Solar Energy's Future Shines Brightest in China
Source: Money Morning, Jason Simpkins (9/14/09)
"China's market for green technology could reach $1 trillion annually. . ."
Fast-growing industry and a reliance on coal-fired power plants turned China into the world's largest emitter of greenhouse gas a few years ago. Smog clouds far thicker than that of Los Angeles hang over many of its cities and much of the water is densely polluted. But that's something the central government aims to change.
China plans to reduce energy consumption per unit of its GDP by 20% of 2005 levels by the end of 2010. It's more immediate goal is to reduce reliance on coal-fired plants to 60% of its energy production from 70%, and replace with renewable energy sources like wind and solar.
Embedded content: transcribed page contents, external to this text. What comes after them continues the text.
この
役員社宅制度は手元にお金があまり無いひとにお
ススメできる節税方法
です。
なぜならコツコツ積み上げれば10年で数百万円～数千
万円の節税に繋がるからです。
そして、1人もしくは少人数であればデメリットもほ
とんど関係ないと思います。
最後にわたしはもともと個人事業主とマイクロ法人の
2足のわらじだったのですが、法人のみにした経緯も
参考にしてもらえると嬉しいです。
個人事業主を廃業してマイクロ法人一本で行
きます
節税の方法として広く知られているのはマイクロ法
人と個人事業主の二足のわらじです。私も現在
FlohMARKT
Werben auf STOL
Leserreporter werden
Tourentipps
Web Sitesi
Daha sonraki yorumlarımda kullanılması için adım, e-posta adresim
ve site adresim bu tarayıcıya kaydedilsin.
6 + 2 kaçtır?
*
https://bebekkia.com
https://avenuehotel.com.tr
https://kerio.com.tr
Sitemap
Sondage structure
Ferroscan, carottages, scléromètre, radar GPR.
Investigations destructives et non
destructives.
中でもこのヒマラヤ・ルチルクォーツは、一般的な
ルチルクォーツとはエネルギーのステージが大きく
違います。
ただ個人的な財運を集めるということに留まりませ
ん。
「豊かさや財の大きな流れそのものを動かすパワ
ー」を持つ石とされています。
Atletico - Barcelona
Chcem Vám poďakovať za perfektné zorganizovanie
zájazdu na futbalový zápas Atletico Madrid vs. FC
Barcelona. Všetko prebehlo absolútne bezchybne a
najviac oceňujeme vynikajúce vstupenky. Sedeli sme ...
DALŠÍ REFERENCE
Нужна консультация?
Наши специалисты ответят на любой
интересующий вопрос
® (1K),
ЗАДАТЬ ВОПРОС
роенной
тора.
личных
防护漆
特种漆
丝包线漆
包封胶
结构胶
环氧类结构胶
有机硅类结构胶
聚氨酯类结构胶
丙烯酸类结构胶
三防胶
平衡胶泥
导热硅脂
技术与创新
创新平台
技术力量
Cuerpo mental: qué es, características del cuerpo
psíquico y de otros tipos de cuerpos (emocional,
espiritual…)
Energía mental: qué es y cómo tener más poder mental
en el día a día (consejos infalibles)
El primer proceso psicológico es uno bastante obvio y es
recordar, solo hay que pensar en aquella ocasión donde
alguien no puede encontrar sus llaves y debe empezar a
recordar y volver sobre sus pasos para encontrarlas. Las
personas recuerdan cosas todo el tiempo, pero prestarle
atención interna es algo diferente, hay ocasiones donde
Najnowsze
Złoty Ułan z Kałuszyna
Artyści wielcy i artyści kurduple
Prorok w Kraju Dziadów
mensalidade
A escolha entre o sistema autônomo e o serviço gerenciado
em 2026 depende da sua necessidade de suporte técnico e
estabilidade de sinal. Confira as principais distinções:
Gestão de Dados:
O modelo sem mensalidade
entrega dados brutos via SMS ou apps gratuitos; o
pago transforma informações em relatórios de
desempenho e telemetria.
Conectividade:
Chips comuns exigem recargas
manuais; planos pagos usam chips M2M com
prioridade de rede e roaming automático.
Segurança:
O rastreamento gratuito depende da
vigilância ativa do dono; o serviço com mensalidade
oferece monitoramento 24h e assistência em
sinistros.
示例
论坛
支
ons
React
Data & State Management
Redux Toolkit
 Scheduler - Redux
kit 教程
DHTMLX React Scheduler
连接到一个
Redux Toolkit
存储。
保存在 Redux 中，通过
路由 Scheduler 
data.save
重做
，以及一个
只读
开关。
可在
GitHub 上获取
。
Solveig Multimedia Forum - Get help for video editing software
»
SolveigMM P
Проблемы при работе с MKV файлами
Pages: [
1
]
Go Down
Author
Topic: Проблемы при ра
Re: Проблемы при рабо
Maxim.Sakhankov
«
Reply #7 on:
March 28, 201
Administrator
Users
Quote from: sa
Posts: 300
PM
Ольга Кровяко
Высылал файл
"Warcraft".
Since 2007, about 54 gigawatts—~7% of the nation's electricity-generating capacity—of coal and oil-fired power plants have been closed down as part of the effort to reduce carbon emissions.
Alternative energy sources, including wind, solar, and hydropower, are in line to replace fossil fuels. China's market for green technology could reach $1 trillion annually, or about 15% of the country's forecast 2013 GDP, according to a report by the China Greentech Initiative and the American Chamber of Commerce.
Already solar companies in China are benefiting from the government's push for clean technology. China plans to install more than 500 milliwatts of solar pilot projects in two to three years.
"Given the nascent nature of China's solar domestic market, this 500 mW program, though not huge, sends a strong signal that China is serious about developing its domestic solar market, and will undoubtedly stimulate more activity in domestic deployment by enterprises outside of the subsidy program," Julian Wong, a senior policy analyst with the Center for American Progress, told the People's Daily.
Chinese solar companies aren't just benefiting from the growing local market; many are now building factories in the U.S. to bypass protectionist legislation. They're also encouraging executives to join industry trade groups to squelch any anti-Chinese sentiment.